18 avril 2026
Après ses visites apostoliques en Algérie et au Cameroun, le pape Léon XIV se rend maintenant en Angola, où l'Église catholique est une institution religieuse historiquement enracinée et socialement influente qui reste centrale dans la vie spirituelle, culturelle et publique du pays.
Voici sept points essentiels à savoir sur l'Église catholique en Angola :
1. L'Église est ici historiquement enracinée et représente une présence majoritaire.
L'Église catholique est la plus grande institution religieuse d'Angola, et on estime qu'entre 40 % et 55 % de la population se déclare catholique.
La présence de l'Église catholique en Angola remonte à la fin du XVe siècle, lorsque des explorateurs et des missionnaires portugais arrivèrent le long des côtes angolaises, faisant du catholicisme l'une des premières traditions religieuses organisées du pays.
Au fil des siècles, à travers la domination coloniale, la lutte pour l'indépendance et une longue guerre civile qui s'est achevée en 2002 , l'Église est restée profondément ancrée dans la société angolaise. Cette longue histoire a façonné non seulement la pratique religieuse, mais aussi l'éducation, la langue, la culture et l'identité nationale, conférant à l'Église catholique une crédibilité dont peu d'institutions bénéficient.
2. Les chefs religieux s'adressent régulièrement à la conscience de la nation.
Dans l'Angola d'après-guerre, l'Église catholique s'est imposée comme une voix morale et sociale de premier plan, abordant fréquemment les questions de réconciliation, de justice, de gouvernance et de guérison nationale.
En novembre dernier, le secrétaire exécutif de la Commission catholique pour la justice et la paix de la Conférence des évêques catholiques d'Angola et de São Tomé (CEAST) a décrit le Congrès national de réconciliation de 2025 comme un « moment historique d'espoir et d'engagement renouvelé » pour les Angolais qui luttent encore contre les cicatrices du conflit alors qu'ils travaillent à la paix et à l'unité nationale.

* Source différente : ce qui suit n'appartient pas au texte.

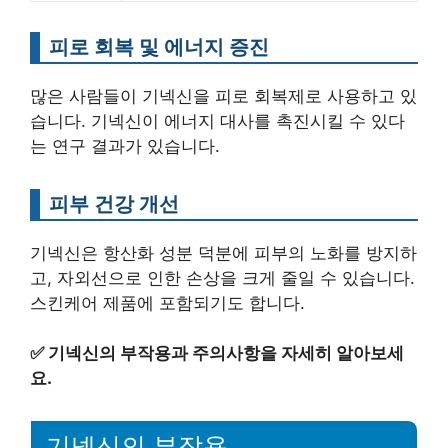
피로 회복 및 에너지 증진
많은 사람들이 기넥신을 피로 회복제로 사용하고 있
습니다. 기넥신이 에너지 대사를 촉진시킬 수 있다
는 연구 결과가 있습니다.
피부 건강 개선
기넥신은 항산화 성분 덕분에 피부의 노화를 방지하
고, 자외선으로 인한 손상을 크게 줄일 수 있습니다.
스킨케어 제품에 포함되기도 합니다.
✅
기넥신의 부작용과 주의사항을 자세히 알아보세
요.
기넥신의 부작용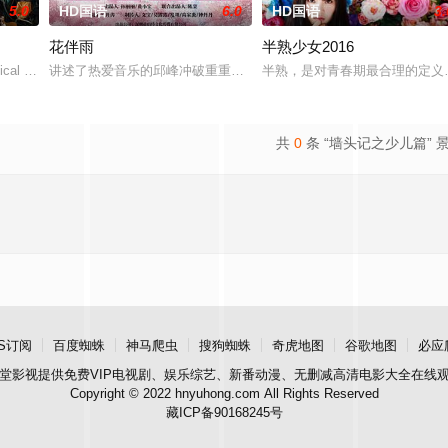
5.0
HD国语
6.0
HD国语
3.
花伴雨
半熟少女2016
典礼后，被一种突如其来的冲动驱使。回到布宜诺斯艾利斯后，她什么
cal drama set against the backdro
讲述了热爱音乐的邱峰冲破重重阻力，克服种种困难，组建乐队追求
半熟，是对青春期最合理的定义
共
0
条 “墙头记之少儿篇” 
S订阅
百度蜘蛛
神马爬虫
搜狗蜘蛛
奇虎地图
谷歌地图
必应
堂影视
提供免费VIP电视剧、娱乐综艺、新番动漫、无删减高清电影大全在线
Copyright © 2022 hnyuhong.com All Rights Reserved
藏ICP备90168245号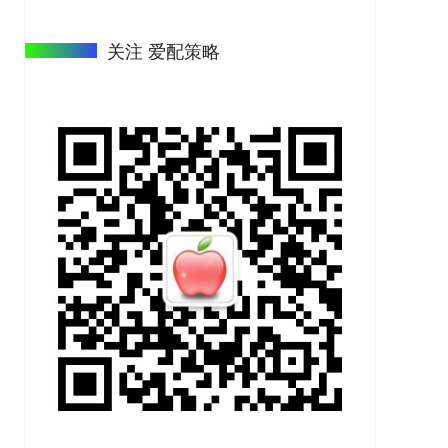
关注 爱配策略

ACI Africa, service frère d'EWTN News en Afrique, a rapporté que le père Celestino Epalanga , membre angolais de la Compagnie de Jésus (Jésuites), a exprimé sa gratitude aux autorités civiles et religieuses qui ont soutenu le Congrès, en particulier CEAST et tous les diocèses d'Angola, notant que la réunion a rassemblé des représentants de partis politiques, d'associations professionnelles, d'institutions universitaires et de communautés religieuses.
Cet engagement témoigne de la conception plus large que l'Église catholique a d'elle-même en tant que compagne du peuple angolais – non seulement un guide spirituel, mais aussi une gardienne de la dignité humaine et de la cohésion sociale.
3. L'Église en Angola possède une présence institutionnelle à l'échelle nationale.
L'influence de l'Église catholique en Angola est renforcée par une présence institutionnelle solide qui s'étend sur l'ensemble du territoire. Organisée en diocèses et archidiocèses couvrant toutes les régions, l'Église catholique en Angola gère des milliers de paroisses et de lieux de culte annexes.
Au-delà de la pastorale, l'Église catholique joue également un rôle majeur dans l'éducation et les soins de santé, en gérant des écoles primaires et secondaires, des instituts de formation professionnelle, des hôpitaux et des cliniques.
Parmi les institutions phares de l'Église en Angola figure l' Université catholique d'Angola , qui contribue à la formation intellectuelle et au débat public.
L’action de l’Église catholique en Angola s’appuie sur un cadre juridique formel régissant les relations entre l’État angolais et le Saint-Siège. L’ Accord-cadre , signé le 13 septembre 2019, engage les deux parties à coopérer pour le bien-être spirituel et matériel de tous, dans le respect de la dignité et des droits de la personne humaine.
Aux termes de cet accord, l'État angolais reconnaît la personnalité juridique de l'Église catholique et sa propriété des biens de l'Église, ce qui fournit une base juridique stable aux activités pastorales, éducatives, sanitaires et sociales de l'Église à l'échelle nationale.
La force de cette collaboration entre l’Église et l’État a été mise en évidence en mars 2024 lorsque l’archevêque Giovanni Gaspari , alors nonce apostolique en Angola et à São Tomé-et-Príncipe, a qualifié le partenariat de « merveilleux ».